#### DATA FOR THE TASK ####

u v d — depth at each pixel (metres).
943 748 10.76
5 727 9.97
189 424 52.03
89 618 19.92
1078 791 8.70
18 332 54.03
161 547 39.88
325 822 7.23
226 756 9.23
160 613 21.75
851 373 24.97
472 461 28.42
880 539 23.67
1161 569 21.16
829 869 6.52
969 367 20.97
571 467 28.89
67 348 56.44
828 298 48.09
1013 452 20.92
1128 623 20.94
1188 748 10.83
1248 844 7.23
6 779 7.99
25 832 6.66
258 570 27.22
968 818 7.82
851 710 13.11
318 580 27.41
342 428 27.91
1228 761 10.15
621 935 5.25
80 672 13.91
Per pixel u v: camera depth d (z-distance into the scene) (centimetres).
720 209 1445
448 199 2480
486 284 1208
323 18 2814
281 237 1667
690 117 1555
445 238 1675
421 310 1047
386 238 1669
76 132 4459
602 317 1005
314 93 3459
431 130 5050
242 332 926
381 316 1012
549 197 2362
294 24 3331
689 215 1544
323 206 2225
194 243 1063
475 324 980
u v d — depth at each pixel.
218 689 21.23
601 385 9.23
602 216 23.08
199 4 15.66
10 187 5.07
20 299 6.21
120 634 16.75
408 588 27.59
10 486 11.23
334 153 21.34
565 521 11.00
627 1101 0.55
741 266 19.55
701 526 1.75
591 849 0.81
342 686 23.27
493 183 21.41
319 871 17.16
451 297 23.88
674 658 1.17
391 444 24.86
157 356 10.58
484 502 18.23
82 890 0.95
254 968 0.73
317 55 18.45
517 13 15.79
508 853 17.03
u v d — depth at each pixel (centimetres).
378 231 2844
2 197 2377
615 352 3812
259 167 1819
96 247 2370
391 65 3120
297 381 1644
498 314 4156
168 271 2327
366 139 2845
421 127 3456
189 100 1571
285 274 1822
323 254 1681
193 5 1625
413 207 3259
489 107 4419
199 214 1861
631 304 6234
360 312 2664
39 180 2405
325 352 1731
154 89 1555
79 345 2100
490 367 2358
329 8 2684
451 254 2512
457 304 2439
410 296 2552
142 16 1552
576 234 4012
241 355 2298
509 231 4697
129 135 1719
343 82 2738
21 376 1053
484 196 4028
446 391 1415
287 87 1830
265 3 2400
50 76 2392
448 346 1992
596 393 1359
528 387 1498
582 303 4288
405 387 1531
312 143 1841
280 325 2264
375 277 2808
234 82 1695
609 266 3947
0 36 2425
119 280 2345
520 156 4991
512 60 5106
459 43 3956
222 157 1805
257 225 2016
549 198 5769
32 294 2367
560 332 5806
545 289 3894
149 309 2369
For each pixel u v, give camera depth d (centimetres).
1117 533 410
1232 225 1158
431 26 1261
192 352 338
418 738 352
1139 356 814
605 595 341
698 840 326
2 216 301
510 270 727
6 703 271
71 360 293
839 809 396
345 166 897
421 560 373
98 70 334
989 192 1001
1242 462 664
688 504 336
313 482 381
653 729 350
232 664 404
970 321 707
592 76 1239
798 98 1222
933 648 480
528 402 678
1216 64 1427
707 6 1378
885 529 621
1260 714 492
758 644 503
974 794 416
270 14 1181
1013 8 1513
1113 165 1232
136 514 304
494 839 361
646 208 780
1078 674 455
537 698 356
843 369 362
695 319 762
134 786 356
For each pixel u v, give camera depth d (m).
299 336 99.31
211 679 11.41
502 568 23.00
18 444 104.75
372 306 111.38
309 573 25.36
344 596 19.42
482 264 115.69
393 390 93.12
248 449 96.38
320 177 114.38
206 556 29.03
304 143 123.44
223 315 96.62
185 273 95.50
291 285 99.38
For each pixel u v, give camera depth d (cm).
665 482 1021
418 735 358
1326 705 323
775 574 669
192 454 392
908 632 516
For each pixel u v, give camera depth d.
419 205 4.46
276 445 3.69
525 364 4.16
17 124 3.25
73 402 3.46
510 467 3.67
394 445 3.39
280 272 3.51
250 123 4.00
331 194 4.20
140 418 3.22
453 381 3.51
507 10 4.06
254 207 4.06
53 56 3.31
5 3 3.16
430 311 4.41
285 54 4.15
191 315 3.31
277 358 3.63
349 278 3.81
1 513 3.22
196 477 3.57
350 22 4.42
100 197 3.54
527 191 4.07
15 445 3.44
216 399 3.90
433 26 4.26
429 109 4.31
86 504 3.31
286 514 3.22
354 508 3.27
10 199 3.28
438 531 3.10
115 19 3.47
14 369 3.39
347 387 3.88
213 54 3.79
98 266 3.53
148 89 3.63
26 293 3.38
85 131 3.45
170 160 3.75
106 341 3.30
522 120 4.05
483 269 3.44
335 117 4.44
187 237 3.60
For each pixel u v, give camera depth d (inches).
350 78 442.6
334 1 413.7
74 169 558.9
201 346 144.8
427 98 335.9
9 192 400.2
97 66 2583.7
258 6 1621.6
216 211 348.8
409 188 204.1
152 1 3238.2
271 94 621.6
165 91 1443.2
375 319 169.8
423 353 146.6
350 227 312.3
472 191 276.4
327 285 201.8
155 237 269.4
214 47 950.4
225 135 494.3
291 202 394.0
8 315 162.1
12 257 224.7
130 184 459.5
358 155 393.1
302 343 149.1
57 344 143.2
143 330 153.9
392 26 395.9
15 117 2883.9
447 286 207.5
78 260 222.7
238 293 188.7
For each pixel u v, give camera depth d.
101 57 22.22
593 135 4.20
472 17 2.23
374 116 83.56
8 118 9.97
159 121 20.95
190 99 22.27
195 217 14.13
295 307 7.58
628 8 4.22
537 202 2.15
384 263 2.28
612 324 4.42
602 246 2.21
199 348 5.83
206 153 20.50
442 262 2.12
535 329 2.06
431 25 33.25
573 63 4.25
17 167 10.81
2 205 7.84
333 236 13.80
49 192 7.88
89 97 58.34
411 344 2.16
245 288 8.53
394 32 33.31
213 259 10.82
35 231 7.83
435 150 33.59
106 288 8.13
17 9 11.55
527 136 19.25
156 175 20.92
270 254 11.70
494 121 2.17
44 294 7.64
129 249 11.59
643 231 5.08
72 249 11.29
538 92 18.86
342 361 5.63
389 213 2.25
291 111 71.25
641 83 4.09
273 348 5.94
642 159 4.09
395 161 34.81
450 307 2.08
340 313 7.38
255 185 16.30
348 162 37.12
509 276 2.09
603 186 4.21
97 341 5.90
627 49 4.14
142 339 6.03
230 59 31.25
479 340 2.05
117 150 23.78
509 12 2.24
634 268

####

# EXERCISE BRIEF
Reproduce the data. Keep it exact.

# RESULT OF THIS EXERCISE
u v d — depth at each pixel (metres).
943 748 10.76
5 727 9.97
189 424 52.03
89 618 19.92
1078 791 8.70
18 332 54.03
161 547 39.88
325 822 7.23
226 756 9.23
160 613 21.75
851 373 24.97
472 461 28.42
880 539 23.67
1161 569 21.16
829 869 6.52
969 367 20.97
571 467 28.89
67 348 56.44
828 298 48.09
1013 452 20.92
1128 623 20.94
1188 748 10.83
1248 844 7.23
6 779 7.99
25 832 6.66
258 570 27.22
968 818 7.82
851 710 13.11
318 580 27.41
342 428 27.91
1228 761 10.15
621 935 5.25
80 672 13.91
Per pixel u v: camera depth d (z-distance into the scene) (centimetres).
720 209 1445
448 199 2480
486 284 1208
323 18 2814
281 237 1667
690 117 1555
445 238 1675
421 310 1047
386 238 1669
76 132 4459
602 317 1005
314 93 3459
431 130 5050
242 332 926
381 316 1012
549 197 2362
294 24 3331
689 215 1544
323 206 2225
194 243 1063
475 324 980
u v d — depth at each pixel.
218 689 21.23
601 385 9.23
602 216 23.08
199 4 15.66
10 187 5.07
20 299 6.21
120 634 16.75
408 588 27.59
10 486 11.23
334 153 21.34
565 521 11.00
627 1101 0.55
741 266 19.55
701 526 1.75
591 849 0.81
342 686 23.27
493 183 21.41
319 871 17.16
451 297 23.88
674 658 1.17
391 444 24.86
157 356 10.58
484 502 18.23
82 890 0.95
254 968 0.73
317 55 18.45
517 13 15.79
508 853 17.03
u v d — depth at each pixel (centimetres).
378 231 2844
2 197 2377
615 352 3812
259 167 1819
96 247 2370
391 65 3120
297 381 1644
498 314 4156
168 271 2327
366 139 2845
421 127 3456
189 100 1571
285 274 1822
323 254 1681
193 5 1625
413 207 3259
489 107 4419
199 214 1861
631 304 6234
360 312 2664
39 180 2405
325 352 1731
154 89 1555
79 345 2100
490 367 2358
329 8 2684
451 254 2512
457 304 2439
410 296 2552
142 16 1552
576 234 4012
241 355 2298
509 231 4697
129 135 1719
343 82 2738
21 376 1053
484 196 4028
446 391 1415
287 87 1830
265 3 2400
50 76 2392
448 346 1992
596 393 1359
528 387 1498
582 303 4288
405 387 1531
312 143 1841
280 325 2264
375 277 2808
234 82 1695
609 266 3947
0 36 2425
119 280 2345
520 156 4991
512 60 5106
459 43 3956
222 157 1805
257 225 2016
549 198 5769
32 294 2367
560 332 5806
545 289 3894
149 309 2369
For each pixel u v, give camera depth d (centimetres).
1117 533 410
1232 225 1158
431 26 1261
192 352 338
418 738 352
1139 356 814
605 595 341
698 840 326
2 216 301
510 270 727
6 703 271
71 360 293
839 809 396
345 166 897
421 560 373
98 70 334
989 192 1001
1242 462 664
688 504 336
313 482 381
653 729 350
232 664 404
970 321 707
592 76 1239
798 98 1222
933 648 480
528 402 678
1216 64 1427
707 6 1378
885 529 621
1260 714 492
758 644 503
974 794 416
270 14 1181
1013 8 1513
1113 165 1232
136 514 304
494 839 361
646 208 780
1078 674 455
537 698 356
843 369 362
695 319 762
134 786 356
For each pixel u v, give camera depth d (m).
299 336 99.31
211 679 11.41
502 568 23.00
18 444 104.75
372 306 111.38
309 573 25.36
344 596 19.42
482 264 115.69
393 390 93.12
248 449 96.38
320 177 114.38
206 556 29.03
304 143 123.44
223 315 96.62
185 273 95.50
291 285 99.38
For each pixel u v, give camera depth d (cm).
665 482 1021
418 735 358
1326 705 323
775 574 669
192 454 392
908 632 516
For each pixel u v, give camera depth d.
419 205 4.46
276 445 3.69
525 364 4.16
17 124 3.25
73 402 3.46
510 467 3.67
394 445 3.39
280 272 3.51
250 123 4.00
331 194 4.20
140 418 3.22
453 381 3.51
507 10 4.06
254 207 4.06
53 56 3.31
5 3 3.16
430 311 4.41
285 54 4.15
191 315 3.31
277 358 3.63
349 278 3.81
1 513 3.22
196 477 3.57
350 22 4.42
100 197 3.54
527 191 4.07
15 445 3.44
216 399 3.90
433 26 4.26
429 109 4.31
86 504 3.31
286 514 3.22
354 508 3.27
10 199 3.28
438 531 3.10
115 19 3.47
14 369 3.39
347 387 3.88
213 54 3.79
98 266 3.53
148 89 3.63
26 293 3.38
85 131 3.45
170 160 3.75
106 341 3.30
522 120 4.05
483 269 3.44
335 117 4.44
187 237 3.60
For each pixel u v, give camera depth d (inches).
350 78 442.6
334 1 413.7
74 169 558.9
201 346 144.8
427 98 335.9
9 192 400.2
97 66 2583.7
258 6 1621.6
216 211 348.8
409 188 204.1
152 1 3238.2
271 94 621.6
165 91 1443.2
375 319 169.8
423 353 146.6
350 227 312.3
472 191 276.4
327 285 201.8
155 237 269.4
214 47 950.4
225 135 494.3
291 202 394.0
8 315 162.1
12 257 224.7
130 184 459.5
358 155 393.1
302 343 149.1
57 344 143.2
143 330 153.9
392 26 395.9
15 117 2883.9
447 286 207.5
78 260 222.7
238 293 188.7
For each pixel u v, give camera depth d.
101 57 22.22
593 135 4.20
472 17 2.23
374 116 83.56
8 118 9.97
159 121 20.95
190 99 22.27
195 217 14.13
295 307 7.58
628 8 4.22
537 202 2.15
384 263 2.28
612 324 4.42
602 246 2.21
199 348 5.83
206 153 20.50
442 262 2.12
535 329 2.06
431 25 33.25
573 63 4.25
17 167 10.81
2 205 7.84
333 236 13.80
49 192 7.88
89 97 58.34
411 344 2.16
245 288 8.53
394 32 33.31
213 259 10.82
35 231 7.83
435 150 33.59
106 288 8.13
17 9 11.55
527 136 19.25
156 175 20.92
270 254 11.70
494 121 2.17
44 294 7.64
129 249 11.59
643 231 5.08
72 249 11.29
538 92 18.86
342 361 5.63
389 213 2.25
291 111 71.25
641 83 4.09
273 348 5.94
642 159 4.09
395 161 34.81
450 307 2.08
340 313 7.38
255 185 16.30
348 162 37.12
509 276 2.09
603 186 4.21
97 341 5.90
627 49 4.14
142 339 6.03
230 59 31.25
479 340 2.05
117 150 23.78
509 12 2.24
634 268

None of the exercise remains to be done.